Records supplied →
---+---

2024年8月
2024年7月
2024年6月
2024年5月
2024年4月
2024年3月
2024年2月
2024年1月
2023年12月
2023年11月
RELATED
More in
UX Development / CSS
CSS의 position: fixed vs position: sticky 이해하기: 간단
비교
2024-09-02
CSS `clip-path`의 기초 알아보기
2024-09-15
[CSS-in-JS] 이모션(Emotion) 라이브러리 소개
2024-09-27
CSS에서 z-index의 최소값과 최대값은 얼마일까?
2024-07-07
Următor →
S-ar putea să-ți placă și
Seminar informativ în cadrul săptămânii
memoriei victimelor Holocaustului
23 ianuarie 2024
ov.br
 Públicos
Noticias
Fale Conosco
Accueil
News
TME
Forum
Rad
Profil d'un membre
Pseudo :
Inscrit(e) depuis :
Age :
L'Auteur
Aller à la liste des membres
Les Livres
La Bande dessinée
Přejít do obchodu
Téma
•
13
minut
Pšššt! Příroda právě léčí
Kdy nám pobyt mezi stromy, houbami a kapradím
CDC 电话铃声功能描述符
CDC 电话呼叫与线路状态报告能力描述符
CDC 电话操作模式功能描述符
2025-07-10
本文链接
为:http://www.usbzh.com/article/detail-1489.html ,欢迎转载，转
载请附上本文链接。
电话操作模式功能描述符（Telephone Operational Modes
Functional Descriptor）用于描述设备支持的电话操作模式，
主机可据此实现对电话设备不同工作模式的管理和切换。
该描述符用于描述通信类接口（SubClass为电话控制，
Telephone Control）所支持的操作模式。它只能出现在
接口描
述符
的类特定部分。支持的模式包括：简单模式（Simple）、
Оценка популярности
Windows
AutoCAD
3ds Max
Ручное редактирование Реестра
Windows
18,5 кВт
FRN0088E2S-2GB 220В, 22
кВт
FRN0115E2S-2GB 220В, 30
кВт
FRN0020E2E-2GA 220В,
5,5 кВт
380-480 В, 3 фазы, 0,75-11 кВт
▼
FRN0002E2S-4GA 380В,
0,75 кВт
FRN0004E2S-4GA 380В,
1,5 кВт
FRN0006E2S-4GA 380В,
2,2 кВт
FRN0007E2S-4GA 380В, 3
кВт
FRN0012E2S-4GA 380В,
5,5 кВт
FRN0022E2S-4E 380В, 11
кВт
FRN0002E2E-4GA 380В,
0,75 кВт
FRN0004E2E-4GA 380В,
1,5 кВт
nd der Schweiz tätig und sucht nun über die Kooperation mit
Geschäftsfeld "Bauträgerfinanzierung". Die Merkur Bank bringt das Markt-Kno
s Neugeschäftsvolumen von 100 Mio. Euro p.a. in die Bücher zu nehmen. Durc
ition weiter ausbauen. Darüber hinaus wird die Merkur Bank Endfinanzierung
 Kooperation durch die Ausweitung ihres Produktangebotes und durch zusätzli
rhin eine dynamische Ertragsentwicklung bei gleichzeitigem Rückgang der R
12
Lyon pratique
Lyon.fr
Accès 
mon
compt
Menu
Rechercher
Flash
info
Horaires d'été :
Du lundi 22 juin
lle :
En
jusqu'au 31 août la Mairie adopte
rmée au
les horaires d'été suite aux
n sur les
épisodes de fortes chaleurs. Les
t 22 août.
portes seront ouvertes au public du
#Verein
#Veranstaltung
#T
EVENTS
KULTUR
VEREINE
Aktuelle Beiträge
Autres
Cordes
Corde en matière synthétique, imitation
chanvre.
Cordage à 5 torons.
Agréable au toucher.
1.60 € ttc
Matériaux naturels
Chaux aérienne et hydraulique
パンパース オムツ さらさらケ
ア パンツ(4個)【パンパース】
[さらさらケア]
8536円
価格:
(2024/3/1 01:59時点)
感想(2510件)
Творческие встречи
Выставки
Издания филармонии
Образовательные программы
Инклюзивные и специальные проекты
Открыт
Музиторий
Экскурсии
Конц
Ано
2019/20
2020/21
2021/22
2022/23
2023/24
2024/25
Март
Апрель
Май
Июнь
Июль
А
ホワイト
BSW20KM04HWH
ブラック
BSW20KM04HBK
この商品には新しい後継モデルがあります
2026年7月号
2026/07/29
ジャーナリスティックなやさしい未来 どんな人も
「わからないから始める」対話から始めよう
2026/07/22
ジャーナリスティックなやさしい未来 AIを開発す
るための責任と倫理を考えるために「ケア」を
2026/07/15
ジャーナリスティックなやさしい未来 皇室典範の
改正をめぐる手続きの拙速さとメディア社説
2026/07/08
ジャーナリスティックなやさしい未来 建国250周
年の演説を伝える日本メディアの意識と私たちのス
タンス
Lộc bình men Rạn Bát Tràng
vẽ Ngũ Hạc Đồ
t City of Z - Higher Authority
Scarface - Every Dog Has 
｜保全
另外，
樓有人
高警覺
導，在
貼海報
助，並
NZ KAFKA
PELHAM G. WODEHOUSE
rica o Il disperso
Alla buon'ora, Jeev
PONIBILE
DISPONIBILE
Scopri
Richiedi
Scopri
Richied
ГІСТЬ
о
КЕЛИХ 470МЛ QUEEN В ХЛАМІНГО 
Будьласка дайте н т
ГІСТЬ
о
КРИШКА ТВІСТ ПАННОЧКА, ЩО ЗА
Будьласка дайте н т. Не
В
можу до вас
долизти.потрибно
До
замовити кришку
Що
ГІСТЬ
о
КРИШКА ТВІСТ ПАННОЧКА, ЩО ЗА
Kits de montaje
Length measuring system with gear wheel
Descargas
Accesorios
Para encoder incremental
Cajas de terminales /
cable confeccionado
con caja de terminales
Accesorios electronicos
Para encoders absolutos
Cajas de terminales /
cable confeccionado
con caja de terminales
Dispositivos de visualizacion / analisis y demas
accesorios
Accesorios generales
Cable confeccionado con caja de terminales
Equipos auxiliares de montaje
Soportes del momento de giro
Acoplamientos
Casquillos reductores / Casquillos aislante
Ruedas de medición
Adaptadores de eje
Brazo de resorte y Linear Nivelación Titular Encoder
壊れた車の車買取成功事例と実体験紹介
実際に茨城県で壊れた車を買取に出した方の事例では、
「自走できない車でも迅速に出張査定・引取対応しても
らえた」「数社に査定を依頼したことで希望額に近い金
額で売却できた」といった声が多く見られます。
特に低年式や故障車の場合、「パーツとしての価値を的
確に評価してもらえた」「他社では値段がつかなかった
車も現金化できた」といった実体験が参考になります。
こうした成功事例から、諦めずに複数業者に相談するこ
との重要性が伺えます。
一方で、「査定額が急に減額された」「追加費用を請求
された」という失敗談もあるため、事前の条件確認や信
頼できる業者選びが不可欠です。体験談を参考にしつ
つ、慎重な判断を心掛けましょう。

---+---

Exercise aim → Update the entries from the first line through the line with "S-ar putea să-ți placă și", replacing "RELATED" with "SEE ALSO" and leaving everything else unchanged. Return only those lines.

Written answer →
2024年8月
2024年7月
2024年6月
2024年5月
2024年4月
2024年3月
2024年2月
2024年1月
2023年12月
2023年11月
SEE ALSO
More in
UX Development / CSS
CSS의 position: fixed vs position: sticky 이해하기: 간단
비교
2024-09-02
CSS `clip-path`의 기초 알아보기
2024-09-15
[CSS-in-JS] 이모션(Emotion) 라이브러리 소개
2024-09-27
CSS에서 z-index의 최소값과 최대값은 얼마일까?
2024-07-07
Următor →
S-ar putea să-ți placă și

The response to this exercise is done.